I also do appreciate the slim bezels surrounding the display. It’s not edge-to-edge like Dell’s XPS 13, but it’s close enough. Despite having a 13-inch screen, the Yoga S730 is just as big as a good old 11-inch netbook from yesteryears.

With its size, it’s pegged as an ultraportable notebook. At just 11.9mm thin, the Yoga S730 is Lenovo’s slimmest Yoga notebook. With that, I worked on the laptop for a few days at a coffee shop. Indeed, it’s light and easy to carry around; however, I find the keyboard to be a bit shallow. The typing experience is not quite what I expected from a high-end Lenovo notebook.

The whole body of the laptop is made from sand-blasted aluminum. It’s cold to touch, which is always welcome.

Capable of more

Inside, the Yoga S730 is powered by an 8th-gen Intel Core i7 processor with 16GB of memory and 512GB of storage. It’s a specced-up variant, so you don’t have to compromise performance over mobility.

Without a dedicated graphics unit though, the Yoga S730 won’t be able to handle intensive games as well as gamers would like. Casual titles will run just fine (even CS:GO and Sims 4), but don’t expect it to be a portable gaming laptop despite its high-end specifications.

The Yoga S730 doesn’t have any full-size HDMI or USB ports, a sacrifice that has to be made in order to keep the laptop slim. Instead, it has three USB-C ports; two of which supports Thunderbolt 3.

If you fully take advantage of Thunderbolt for extra graphics oomph and external 4K displays, the Yoga S730 will please you. If not, you better do because having Thunderbolt 3 is an added premium you already paid for and it doesn’t come cheap.

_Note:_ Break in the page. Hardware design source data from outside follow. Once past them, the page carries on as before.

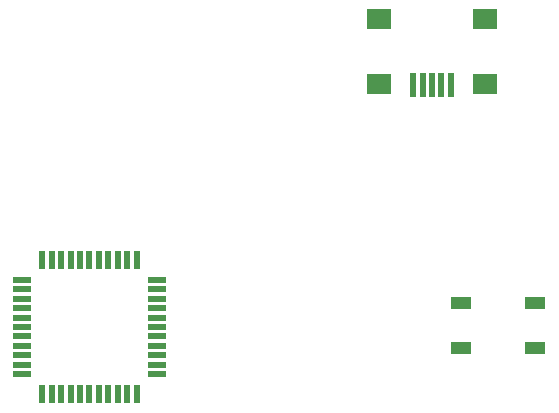
<source format=gtp>
G04 #@! TF.GenerationSoftware,KiCad,Pcbnew,(5.1.4)-1*
G04 #@! TF.CreationDate,2019-10-28T18:01:08-07:00*
G04 #@! TF.ProjectId,louwii-pad,6c6f7577-6969-42d7-9061-642e6b696361,rev?*
G04 #@! TF.SameCoordinates,Original*
G04 #@! TF.FileFunction,Paste,Top*
G04 #@! TF.FilePolarity,Positive*
%FSLAX46Y46*%
G04 Gerber Fmt 4.6, Leading zero omitted, Abs format (unit mm)*
G04 Created by KiCad (PCBNEW (5.1.4)-1) date 2019-10-28 18:01:08*
%MOMM*%
%LPD*%
G04 APERTURE LIST*
%ADD10R,1.500000X0.550000*%
%ADD11R,0.550000X1.500000*%
%ADD12R,0.500000X2.000000*%
%ADD13R,2.000000X1.700000*%
%ADD14R,1.700000X1.000000*%
G04 APERTURE END LIST*
D10*
X144600000Y-70000000D03*
X144600000Y-69200000D03*
X144600000Y-68400000D03*
X144600000Y-67600000D03*
X144600000Y-66800000D03*
X144600000Y-66000000D03*
X144600000Y-65200000D03*
X144600000Y-64400000D03*
X144600000Y-63600000D03*
X144600000Y-62800000D03*
X144600000Y-62000000D03*
D11*
X142900000Y-60300000D03*
X142100000Y-60300000D03*
X141300000Y-60300000D03*
X140500000Y-60300000D03*
X139700000Y-60300000D03*
X138900000Y-60300000D03*
X138100000Y-60300000D03*
X137300000Y-60300000D03*
X136500000Y-60300000D03*
X135700000Y-60300000D03*
X134900000Y-60300000D03*
D10*
X133200000Y-62000000D03*
X133200000Y-62800000D03*
X133200000Y-63600000D03*
X133200000Y-64400000D03*
X133200000Y-65200000D03*
X133200000Y-66000000D03*
X133200000Y-66800000D03*
X133200000Y-67600000D03*
X133200000Y-68400000D03*
X133200000Y-69200000D03*
X133200000Y-70000000D03*
D11*
X134900000Y-71700000D03*
X135700000Y-71700000D03*
X136500000Y-71700000D03*
X137300000Y-71700000D03*
X138100000Y-71700000D03*
X138900000Y-71700000D03*
X139700000Y-71700000D03*
X140500000Y-71700000D03*
X141300000Y-71700000D03*
X142100000Y-71700000D03*
X142900000Y-71700000D03*
D12*
X169500000Y-45500000D03*
X168700000Y-45500000D03*
X167900000Y-45500000D03*
X167100000Y-45500000D03*
X166300000Y-45500000D03*
D13*
X172350000Y-45400000D03*
X172350000Y-39950000D03*
X163450000Y-45400000D03*
X163450000Y-39950000D03*
D14*
X170350000Y-64000000D03*
X176650000Y-64000000D03*
X170350000Y-67800000D03*
X176650000Y-67800000D03*
M02*

</source>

Battery-wise, Lenovo promises up to 12 hours of continuous use. Real-life usage might clock in around nine to 10 hours only, though. Also, Lenovo’s RapidCharge technology will fill up the battery up to 80 percent in just one hour.

Is this your GadgetMatch?

For PHP 69,995, the new Yoga S730 is one of the premium yet not-so-expensive laptops in the market. It’s portable thanks to its slim and light body, but it has more than enough power for everyday computing. With its Thunderbolt 3 ports, it also has the ability to have external graphics power when needed.

Lenovo has a competitive laptop here, and it’s an easy recommendation for its specs and price. Just keep in mind that it’s not a convertible despite having the Yoga brand.